I have installed Start++ but my copy of PC Tools Spyware Doctor now pops up an error advising that Start++.exe is recording my keystrokes. Spyware Doctor then block Start++.exe from running. Is this behaviour correct and should I be concerned about the recorded keystrokes?

Running Vista Business, Start++ 08.1.0, Spyware Doctor 5.10.273.

Any responses welcomed.

I have scanned all of the files included with Start++, including the installer itself, for viruses before uploading them and never encountered any problems.  I did encounter a false positive against the "runnonadmin.exe" component a couple of days ago from eTrust (CA anti-virus) and they are looking into that.  Apparently they are setting off false positives against a lot of executables with their latest update.

 However, this spyware notification is news to me.  I wonder if they're flagging anything that uses windows hooks?  Start++ does not record any keystrokes, but it does redirect them when you are typing into the start menu (so that it knows whether you've typed a shortcut that it needs to handle and such).  It's possible this is setting off a false alarm in Spyware Doctor.  I'll make a note to look at that product and see if they have any workarounds or exception processes that I can look into.

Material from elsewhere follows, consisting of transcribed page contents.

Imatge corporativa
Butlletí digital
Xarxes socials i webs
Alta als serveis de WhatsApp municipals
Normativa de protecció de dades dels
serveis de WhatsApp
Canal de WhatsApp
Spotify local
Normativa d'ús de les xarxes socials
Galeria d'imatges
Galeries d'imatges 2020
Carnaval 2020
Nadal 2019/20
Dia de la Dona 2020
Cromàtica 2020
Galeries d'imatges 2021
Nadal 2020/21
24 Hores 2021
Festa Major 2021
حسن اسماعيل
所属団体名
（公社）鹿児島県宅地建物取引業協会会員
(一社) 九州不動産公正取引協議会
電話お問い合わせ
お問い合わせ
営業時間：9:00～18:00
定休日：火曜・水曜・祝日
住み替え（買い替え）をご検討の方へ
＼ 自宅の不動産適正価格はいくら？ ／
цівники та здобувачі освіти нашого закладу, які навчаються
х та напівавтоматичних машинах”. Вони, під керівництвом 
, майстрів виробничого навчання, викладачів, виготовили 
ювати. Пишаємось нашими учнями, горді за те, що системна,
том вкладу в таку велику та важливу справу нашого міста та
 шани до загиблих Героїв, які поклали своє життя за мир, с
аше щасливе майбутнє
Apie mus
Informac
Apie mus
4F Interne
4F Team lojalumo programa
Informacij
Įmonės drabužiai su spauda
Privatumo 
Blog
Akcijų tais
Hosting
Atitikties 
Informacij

The keyboard hook that Start++ uses is only installed while the start menu is visible - does Spyware Doctor flag the program when it starts?  Or only after you've opened the start menu? (I'm just curious about how exactly they even know what Start++ is doing).

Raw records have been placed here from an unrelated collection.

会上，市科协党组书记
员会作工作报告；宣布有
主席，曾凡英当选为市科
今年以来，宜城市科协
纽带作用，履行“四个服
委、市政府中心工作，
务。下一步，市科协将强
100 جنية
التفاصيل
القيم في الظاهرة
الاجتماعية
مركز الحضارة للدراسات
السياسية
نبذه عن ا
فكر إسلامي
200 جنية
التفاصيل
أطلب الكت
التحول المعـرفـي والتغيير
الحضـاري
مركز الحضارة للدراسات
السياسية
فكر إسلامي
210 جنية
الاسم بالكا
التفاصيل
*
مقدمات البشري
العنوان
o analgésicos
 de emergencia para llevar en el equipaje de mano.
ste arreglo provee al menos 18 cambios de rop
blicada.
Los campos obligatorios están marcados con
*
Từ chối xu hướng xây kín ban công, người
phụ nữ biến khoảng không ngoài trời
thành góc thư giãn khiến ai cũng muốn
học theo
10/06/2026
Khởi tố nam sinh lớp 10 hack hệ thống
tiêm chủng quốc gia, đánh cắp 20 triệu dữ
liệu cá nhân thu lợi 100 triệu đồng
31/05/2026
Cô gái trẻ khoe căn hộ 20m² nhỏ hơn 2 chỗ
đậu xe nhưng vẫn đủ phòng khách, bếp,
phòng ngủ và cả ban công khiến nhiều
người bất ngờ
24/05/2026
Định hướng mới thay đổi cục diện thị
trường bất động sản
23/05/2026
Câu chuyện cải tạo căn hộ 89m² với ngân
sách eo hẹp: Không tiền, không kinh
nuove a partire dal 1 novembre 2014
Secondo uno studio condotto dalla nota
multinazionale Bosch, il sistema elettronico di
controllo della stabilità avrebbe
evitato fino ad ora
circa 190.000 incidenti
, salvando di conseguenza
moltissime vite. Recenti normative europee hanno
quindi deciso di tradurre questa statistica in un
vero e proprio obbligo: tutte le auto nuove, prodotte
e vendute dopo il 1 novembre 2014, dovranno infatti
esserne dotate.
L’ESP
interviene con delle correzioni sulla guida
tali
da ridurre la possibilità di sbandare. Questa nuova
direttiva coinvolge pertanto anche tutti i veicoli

Thanks for the fast reply. I'm struggling to see a pattern in Spyware Doctor's recognition of the Keylogging from Start++. It is difficult to tell what action triggers the block but it does not appear to be directly from typing in the start menu - unless of course there is a delay between typing and the notification.

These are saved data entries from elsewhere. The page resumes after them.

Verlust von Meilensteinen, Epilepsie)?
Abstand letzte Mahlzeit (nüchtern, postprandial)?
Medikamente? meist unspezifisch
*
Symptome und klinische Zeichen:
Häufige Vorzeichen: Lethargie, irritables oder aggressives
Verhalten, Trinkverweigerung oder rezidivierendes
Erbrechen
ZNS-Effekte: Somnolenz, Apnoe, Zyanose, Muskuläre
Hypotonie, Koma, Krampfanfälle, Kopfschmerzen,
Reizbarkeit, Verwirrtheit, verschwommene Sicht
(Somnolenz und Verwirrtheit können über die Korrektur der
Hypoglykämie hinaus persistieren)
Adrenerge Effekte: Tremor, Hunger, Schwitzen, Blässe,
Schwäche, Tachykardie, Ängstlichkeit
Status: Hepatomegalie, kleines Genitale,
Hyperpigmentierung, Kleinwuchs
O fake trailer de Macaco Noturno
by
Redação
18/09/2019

I will try various scenarios monitor it for a while and post again if I can see a link.

Guy 

It is difficult to see a pattern here but I can report that if I select Microsoft Word from its position pinned on the Start Menu then Spyware Doctor displays three Malicious Program reports which are listed in the log as Keylogger attempts by Start++.exe. However this only happens when starting Word in this way the first time after booting up the PC. It is not normally repeated by again restarting Word from the Start menu.

Opening Internet Explorer which is also pinned to the Start menu does not cause a Spyware Doctor report.

I hope this helps but if any other information would assist please let me know.